>> BEGIN ENTRIES SUPPLIED

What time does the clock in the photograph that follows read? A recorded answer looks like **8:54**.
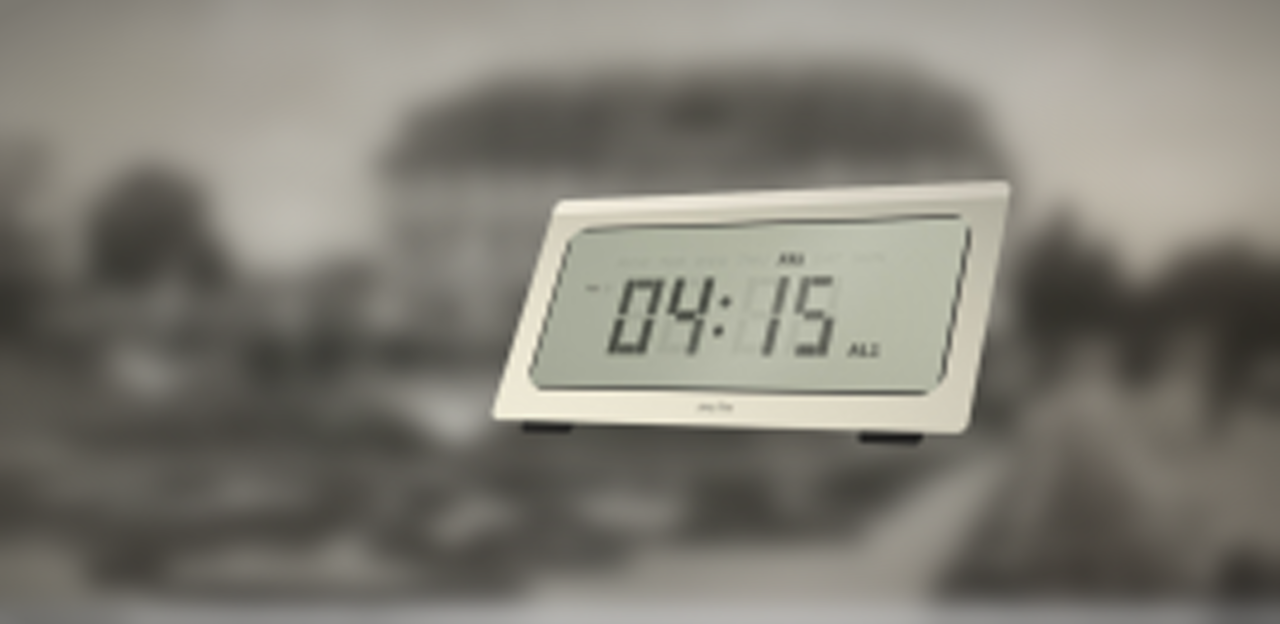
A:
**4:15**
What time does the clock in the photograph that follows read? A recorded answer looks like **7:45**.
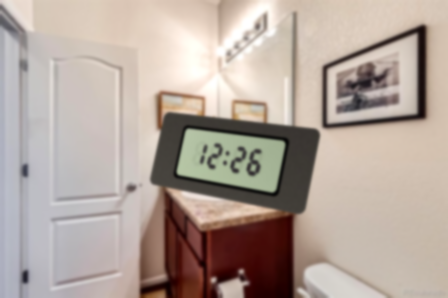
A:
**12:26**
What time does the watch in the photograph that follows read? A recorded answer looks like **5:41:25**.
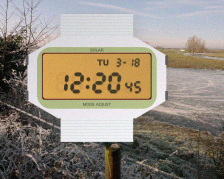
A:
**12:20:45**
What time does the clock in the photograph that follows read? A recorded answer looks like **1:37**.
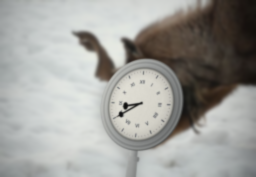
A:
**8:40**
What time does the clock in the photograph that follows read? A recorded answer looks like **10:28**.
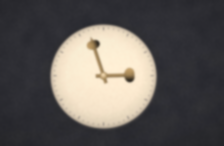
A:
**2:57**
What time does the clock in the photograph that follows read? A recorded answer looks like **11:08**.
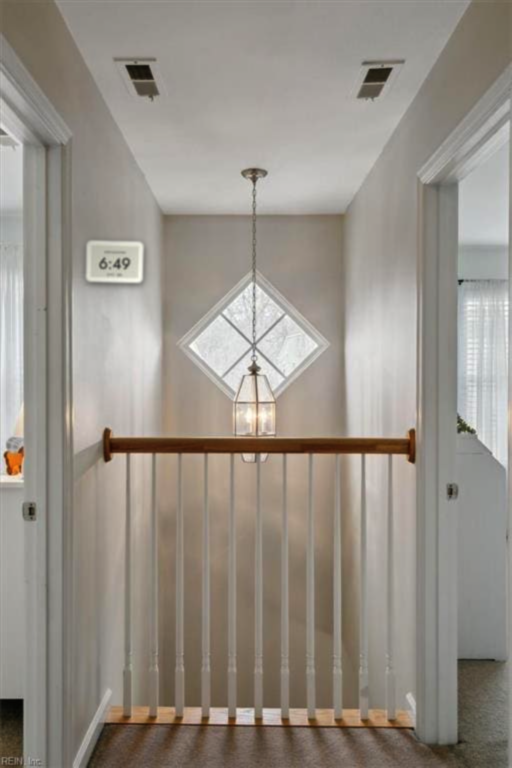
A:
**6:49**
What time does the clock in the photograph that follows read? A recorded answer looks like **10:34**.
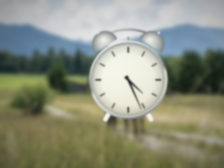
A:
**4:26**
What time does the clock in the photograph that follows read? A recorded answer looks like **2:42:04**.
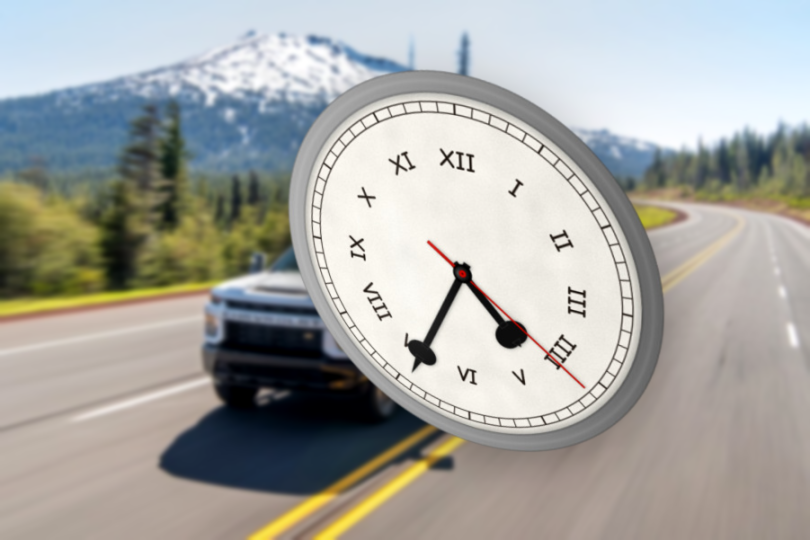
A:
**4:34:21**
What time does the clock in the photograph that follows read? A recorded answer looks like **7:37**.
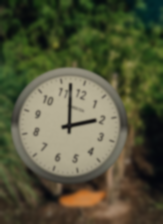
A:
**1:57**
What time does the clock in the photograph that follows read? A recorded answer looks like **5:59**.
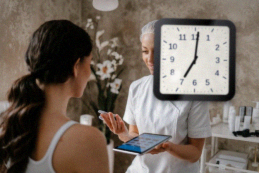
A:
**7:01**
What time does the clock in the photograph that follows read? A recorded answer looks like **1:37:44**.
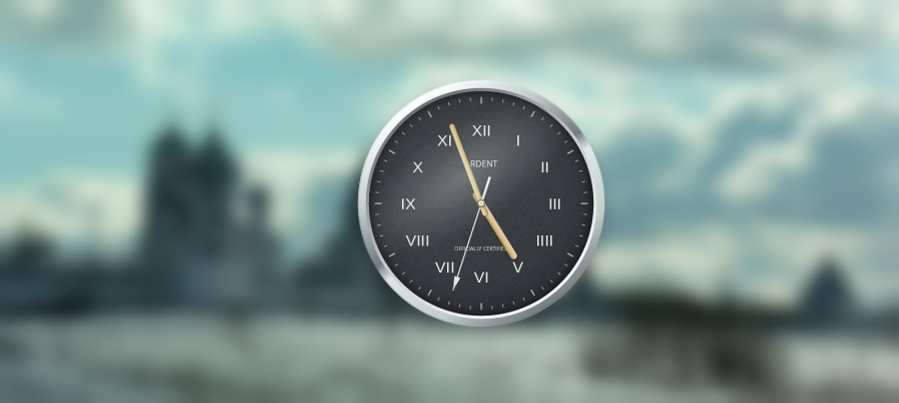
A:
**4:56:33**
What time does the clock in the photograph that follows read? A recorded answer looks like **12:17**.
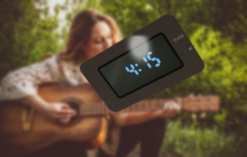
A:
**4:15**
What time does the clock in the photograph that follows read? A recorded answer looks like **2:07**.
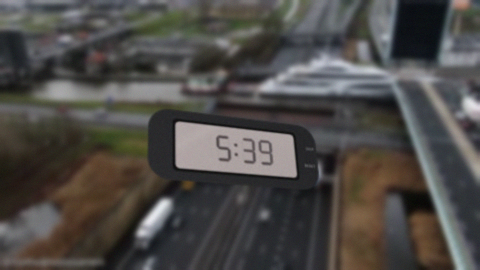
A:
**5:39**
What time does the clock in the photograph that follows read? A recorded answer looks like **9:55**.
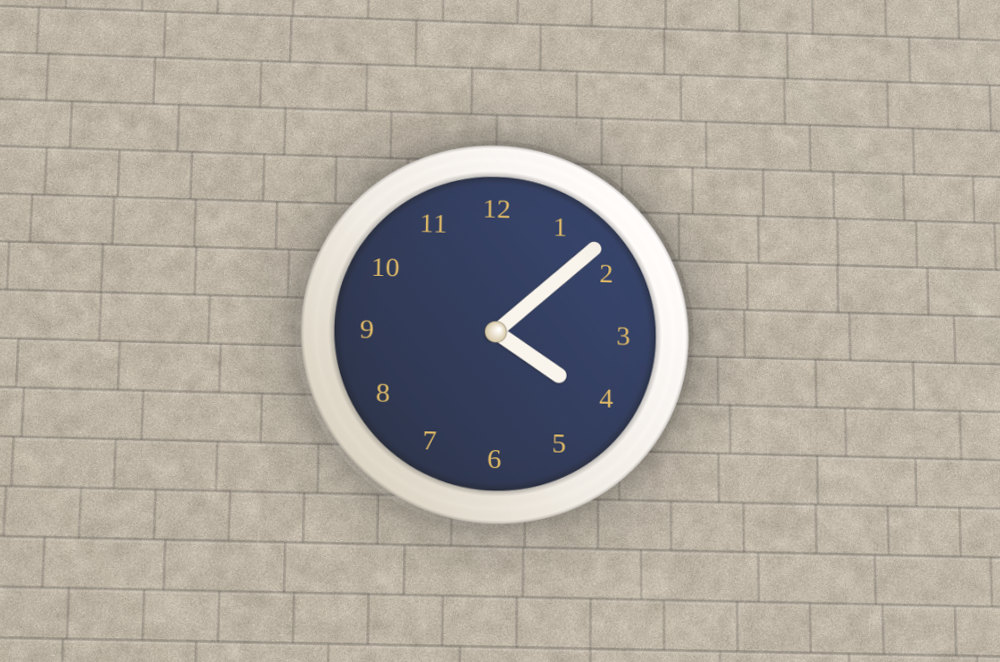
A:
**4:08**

>> END ENTRIES SUPPLIED

_EXERCISE DESCRIPTION_. Can you express the whole listing above as a JSON list of strings, with one string per line and no blank lines, leaving out the pictures?

_RESPONSE_.
[
  "What time does the clock in the photograph that follows read? A recorded answer looks like **8:54**.",
  "A:",
  "**4:15**",
  "What time does the clock in the photograph that follows read? A recorded answer looks like **7:45**.",
  "A:",
  "**12:26**",
  "What time does the watch in the photograph that follows read? A recorded answer looks like **5:41:25**.",
  "A:",
  "**12:20:45**",
  "What time does the clock in the photograph that follows read? A recorded answer looks like **1:37**.",
  "A:",
  "**8:40**",
  "What time does the clock in the photograph that follows read? A recorded answer looks like **10:28**.",
  "A:",
  "**2:57**",
  "What time does the clock in the photograph that follows read? A recorded answer looks like **11:08**.",
  "A:",
  "**6:49**",
  "What time does the clock in the photograph that follows read? A recorded answer looks like **10:34**.",
  "A:",
  "**4:26**",
  "What time does the clock in the photograph that follows read? A recorded answer looks like **2:42:04**.",
  "A:",
  "**4:34:21**",
  "What time does the clock in the photograph that follows read? A recorded answer looks like **7:37**.",
  "A:",
  "**1:57**",
  "What time does the clock in the photograph that follows read? A recorded answer looks like **5:59**.",
  "A:",
  "**7:01**",
  "What time does the clock in the photograph that follows read? A recorded answer looks like **1:37:44**.",
  "A:",
  "**4:56:33**",
  "What time does the clock in the photograph that follows read? A recorded answer looks like **12:17**.",
  "A:",
  "**4:15**",
  "What time does the clock in the photograph that follows read? A recorded answer looks like **2:07**.",
  "A:",
  "**5:39**",
  "What time does the clock in the photograph that follows read? A recorded answer looks like **9:55**.",
  "A:",
  "**4:08**"
]